# EXCERPTED TEXT:
I'm not great at maths... So it's often easier/quicker to try a whole heap of things than calculate the actual value

* For me, //!BIND LUMA is only slightly slower for R2.  For R3, it's significantly faster.

That doesn't make any sense... The cost is working with the larger resolution texture, at lower resolutions it's and I guess it's possible that the processing to be similar (maybe slower if the gather isn't working well) but going to 4k it SHOULD be slower...

Jules-A commented 6 months ago

I've given up on using Ravu for the entirety of Chroma upscaling and instead swapped back to using it to scale to output then using my modified version of CFL to Luma. It fixes a whole slew of bugs I was experiencing with CFL without thinning too much (from entirely using Ravu) while still benefiting from it's better red handling and anti-aliasing effect while retaining most of the sharpness of CFL. With your chroma dedicated version of Ravu and my replacement of Cfl's upscaler it's way better than the Ravu mix I had before.

# WRITTEN PROBLEM:
Please write out the forum excerpt on chroma upscaling in full, word for word. The data that comes next plays no part here.

# INFORMATION SHOWN:

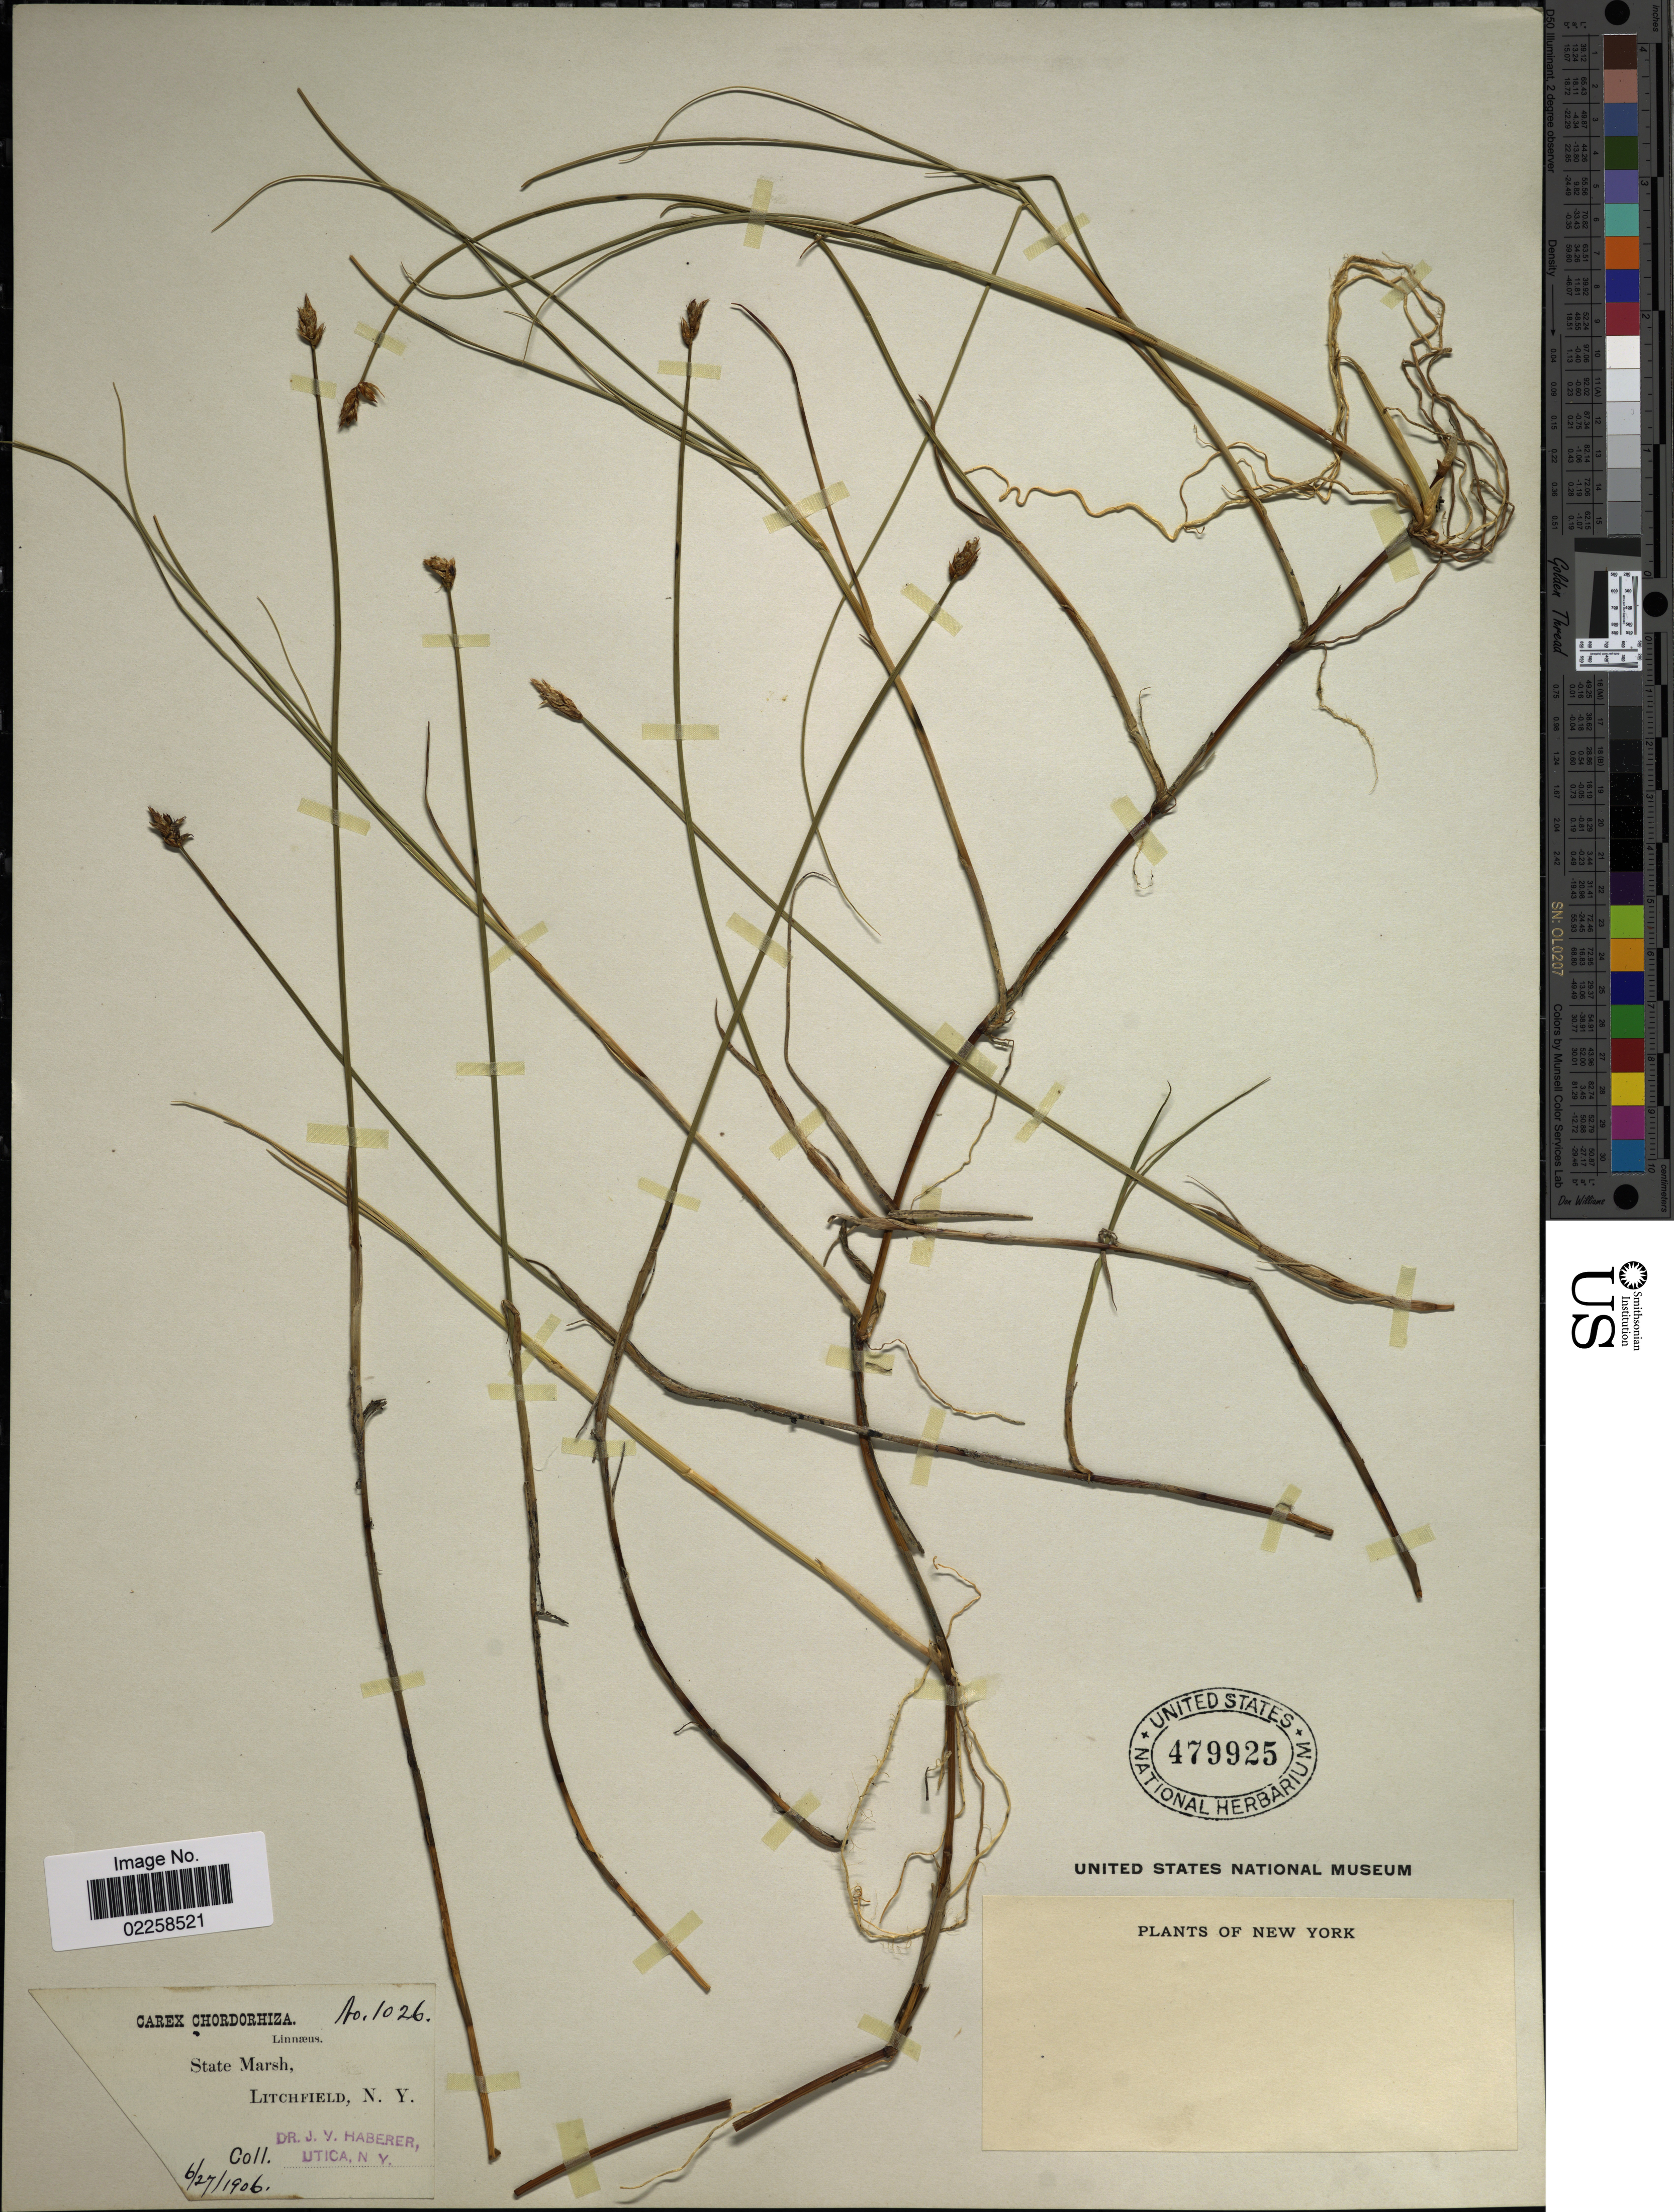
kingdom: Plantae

# SOLVED EXERCISE:
I'm not great at maths... So it's often easier/quicker to try a whole heap of things than calculate the actual value

* For me, //!BIND LUMA is only slightly slower for R2.  For R3, it's significantly faster.

That doesn't make any sense... The cost is working with the larger resolution texture, at lower resolutions it's and I guess it's possible that the processing to be similar (maybe slower if the gather isn't working well) but going to 4k it SHOULD be slower...

Jules-A commented 6 months ago

I've given up on using Ravu for the entirety of Chroma upscaling and instead swapped back to using it to scale to output then using my modified version of CFL to Luma. It fixes a whole slew of bugs I was experiencing with CFL without thinning too much (from entirely using Ravu) while still benefiting from it's better red handling and anti-aliasing effect while retaining most of the sharpness of CFL. With your chroma dedicated version of Ravu and my replacement of Cfl's upscaler it's way better than the Ravu mix I had before.